Notice the two exits: the happy path where Claude calls `submit_draft`, and the safety valve where a step budget is exceeded and the case is flagged for a human. Never ship an agent loop without a hard step limit. It is the difference between a bounded cost per run and a runaway that burns tokens until someone notices.

## Step 3: Execute tools and format results honestly

When Claude emits a tool-use block, your executor matches it by name, validates the arguments against the schema, and runs the real function. The result must go back as a tool-result message tied to the same tool-use id. Return structured, compact data — JSON the model can parse — not a wall of prose. If a lookup returns nothing, say so explicitly: `{"found": false}` beats an empty string, because Claude can reason about an explicit negative but will guess about silence.

Error handling lives here too, and it matters more than the happy path. If `lookup_account` throws, do not crash the loop — return a tool result like `{"error": "account service timeout, retry once"}`. Claude is remarkably good at recovering when you tell it plainly what went wrong and what it can do about it. Swallowing the error or returning a raw stack trace both lead the agent astray.

——————

Carry the excerpt on building a tool-using agent loop forward from its last sentence. The data that comes next has nothing to do with this.

——————

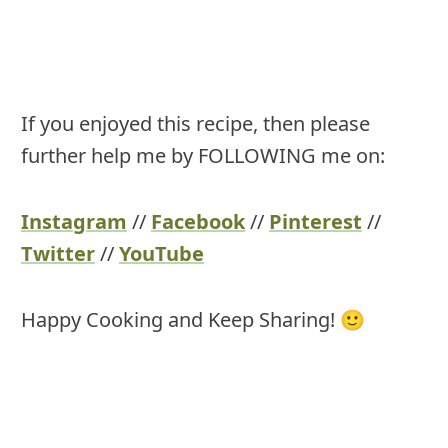
If you enjoyed this recipe, then please
further help me by FOLLOWING me on:
Instagram
//
Facebook
//
Pinterest
//
Twitter
//
YouTube
Happy Cooking and Keep Sharing! 🙂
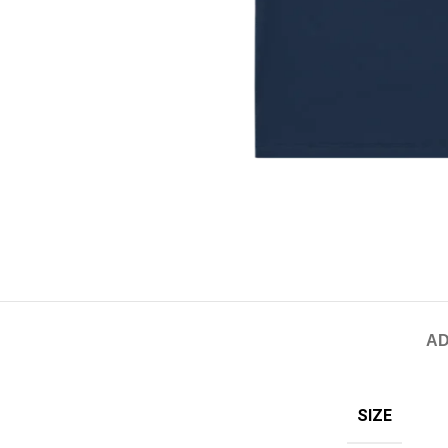
AD
SIZE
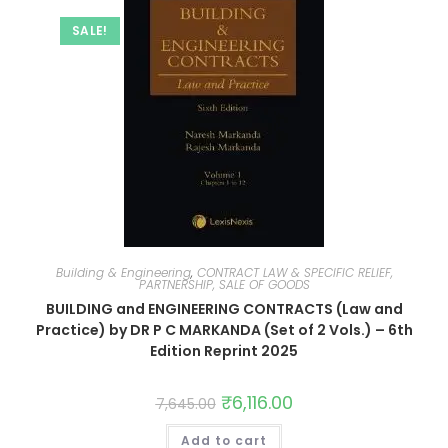
SALE!
Building & Engineering
,
CONTRACT LAW & SPECIFIC RELIEF,
PARTNERSHIP, SALE OF GOODS
BUILDING and ENGINEERING CONTRACTS (Law and
Practice) by DR P C MARKANDA (Set of 2 Vols.) – 6th
Edition Reprint 2025
₹
6,116.00
7,645.00
Add to cart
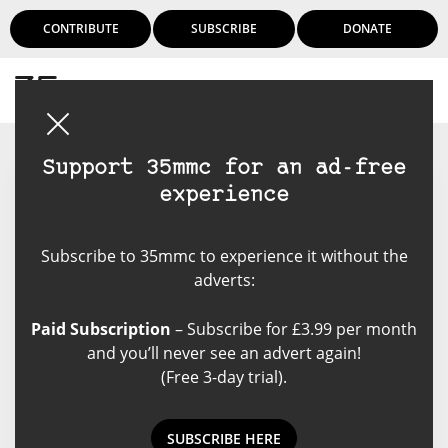
CONTRIBUTE
SUBSCRIBE
DONATE
Login
Support 35mmc for an ad-free
experience
Mrigank Shekhar
Subscribe to 35mmc to experience it without the
Full time corporate slave, taking
adverts:
pictures at any other given
moment. Started my
Paid Subscription
– Subscribe for £3.99 per month
photography journey with film in
and you’ll never see an advert again!
2015 when I was a youngster and
(Free 3-day trial).
never gave up. After all the years I
still feel I'm a humble student of
film, i experiment and I'm not
SUBSCRIBE HERE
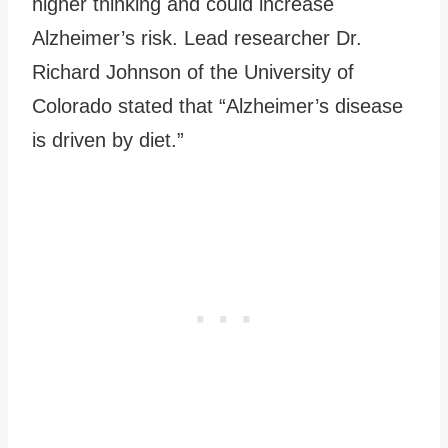
higher thinking and could increase
Alzheimer’s risk. Lead researcher Dr.
Richard Johnson of the University of
Colorado stated that “Alzheimer’s disease
is driven by diet.”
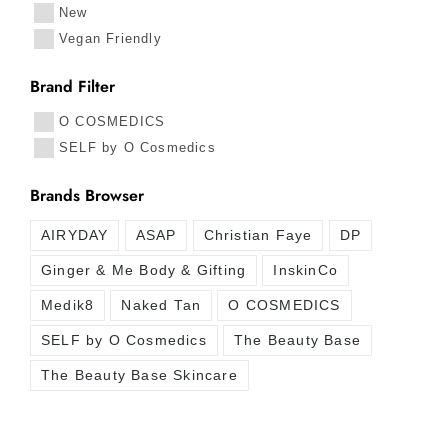
New
Vegan Friendly
Brand Filter
O COSMEDICS
SELF by O Cosmedics
Brands Browser
AIRYDAY
ASAP
Christian Faye
DP
Ginger & Me Body & Gifting
InskinCo
Medik8
Naked Tan
O COSMEDICS
SELF by O Cosmedics
The Beauty Base
The Beauty Base Skincare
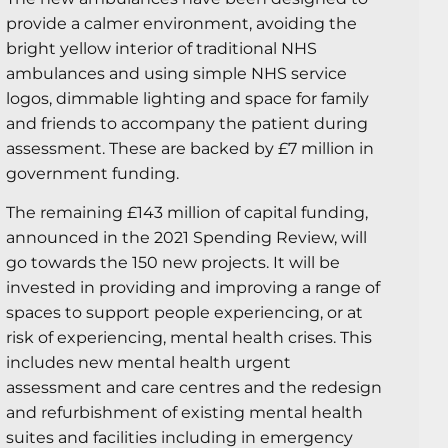
provide a calmer environment, avoiding the
bright yellow interior of traditional NHS
ambulances and using simple NHS service
logos, dimmable lighting and space for family
and friends to accompany the patient during
assessment. These are backed by £7 million in
government funding.
The remaining £143 million of capital funding,
announced in the 2021 Spending Review, will
go towards the 150 new projects. It will be
invested in providing and improving a range of
spaces to support people experiencing, or at
risk of experiencing, mental health crises. This
includes new mental health urgent
assessment and care centres and the redesign
and refurbishment of existing mental health
suites and facilities including in emergency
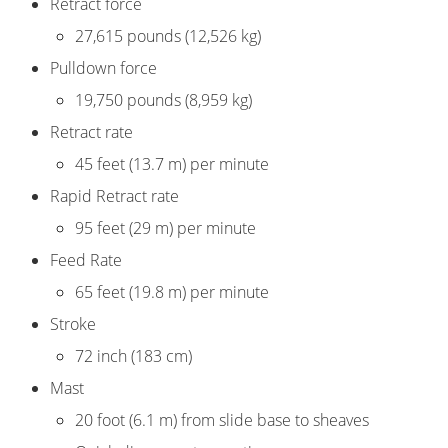
Retract force
27,615 pounds (12,526 kg)
Pulldown force
19,750 pounds (8,959 kg)
Retract rate
45 feet (13.7 m) per minute
Rapid Retract rate
95 feet (29 m) per minute
Feed Rate
65 feet (19.8 m) per minute
Stroke
72 inch (183 cm)
Mast
20 foot (6.1 m) from slide base to sheaves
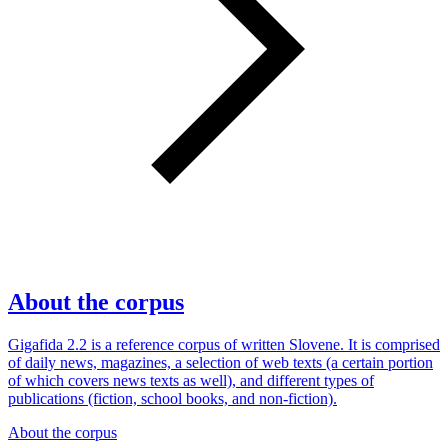
About the corpus
Gigafida 2.2 is a reference corpus of written Slovene. It is comprised
of daily news, magazines, a selection of web texts (a certain portion
of which covers news texts as well), and different types of
publications (fiction, school books, and non-fiction).
About the corpus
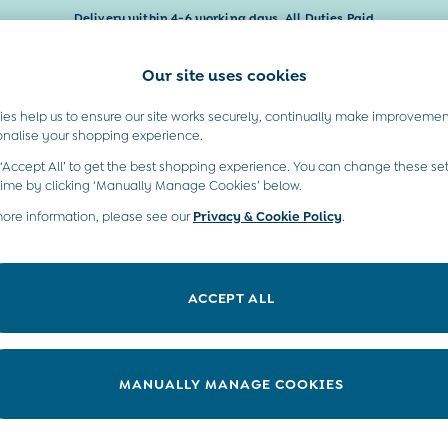
Delivery within 4-6 working days. All Duties Paid
Our site uses cookies
t A Chat
Country Select
neral enquiries
Choose your shopping locati
es help us to ensure our site works securely, continually make improvemen
Baby & Kids
Maternity
Gifts
onalise your shopping experience.
INFO
ABOUT US
 ‘Accept All’ to get the best shopping experience. You can change these set
ditions
Sustainability
time by clicking ‘Manually Manage Cookies’ below.
ookie Policy
more information, please see our
Privacy & Cookie Policy
Environment
.
anage Cookies
B Corp
 Gap
ACCEPT ALL
ort
very Statement
nduct Statement
MANUALLY MANAGE COOKIES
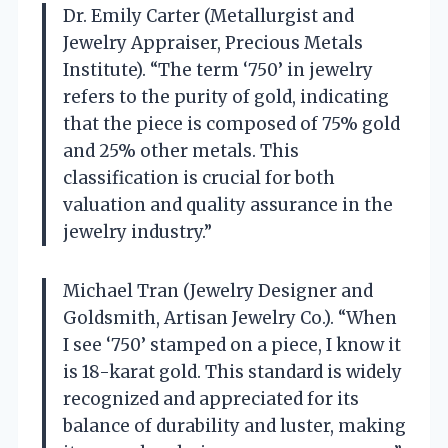
Dr. Emily Carter (Metallurgist and
Jewelry Appraiser, Precious Metals
Institute). “The term ‘750’ in jewelry
refers to the purity of gold, indicating
that the piece is composed of 75% gold
and 25% other metals. This
classification is crucial for both
valuation and quality assurance in the
jewelry industry.”
Michael Tran (Jewelry Designer and
Goldsmith, Artisan Jewelry Co.). “When
I see ‘750’ stamped on a piece, I know it
is 18-karat gold. This standard is widely
recognized and appreciated for its
balance of durability and luster, making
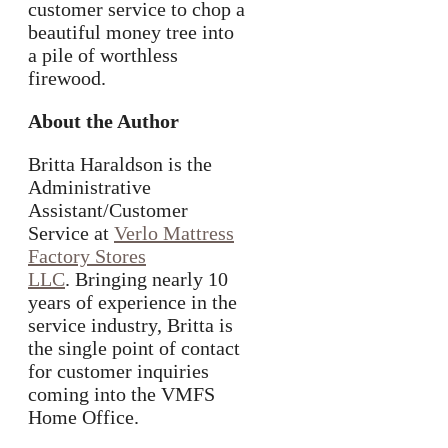
customer service to chop a
beautiful money tree into
a pile of worthless
firewood.
About the Author
Britta Haraldson is the
Administrative
Assistant/Customer
Service at
Verlo Mattress
Factory Stores
LLC
. Bringing nearly 10
years of experience in the
service industry, Britta is
the single point of contact
for customer inquiries
coming into the VMFS
Home Office.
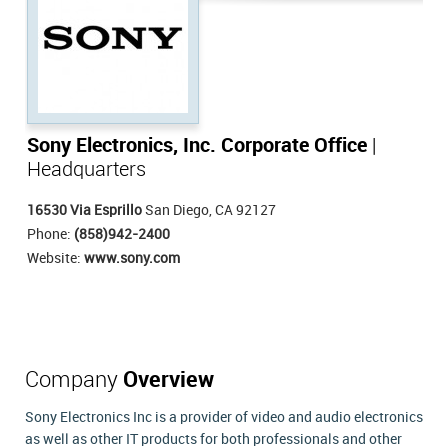
Sony Electronics, Inc. Corporate Office
|
Headquarters
16530 Via Esprillo
San Diego, CA 92127
Phone:
(858)942-2400
Website:
www.sony.com
Company
Overview
Sony Electronics Inc is a provider of video and audio electronics
as well as other IT products for both professionals and other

——————

▸ **Written reply**:
## Step 4: Add a scratchpad for longer tasks

Triage is short, but the moment a task spans many steps you want an externalized scratchpad so the agent does not lose the plot when context tightens. Give it a `write_notes` and a `read_notes` tool, or in Claude Code simply let it write to a file. Early in the run, instruct the agent to record its plan and the facts it has gathered; later, instruct it to re-read those notes before deciding. This keeps live context lean and makes the agent's reasoning auditable after the fact.

The scratchpad also gives you a clean recovery point. If a run is interrupted, the notes file holds enough state to resume without starting over. For production agents this durability is not a nicety — it is what lets you retry safely after a transient failure without redoing expensive, already-completed steps.

## Step 5: Test against real and adversarial inputs

Before you trust the agent, run it against a fixed set of cases: a routine question, a refund just under the escalation threshold, one just over it, a message about an account that does not exist, and a deliberately confusing multi-part request. For each, assert on the observable outcome — the disposition and whether escalation fired — not on the exact wording of the reply. Wording varies run to run; the decision should not. This small eval suite is what lets you change the prompt later without silently breaking behavior.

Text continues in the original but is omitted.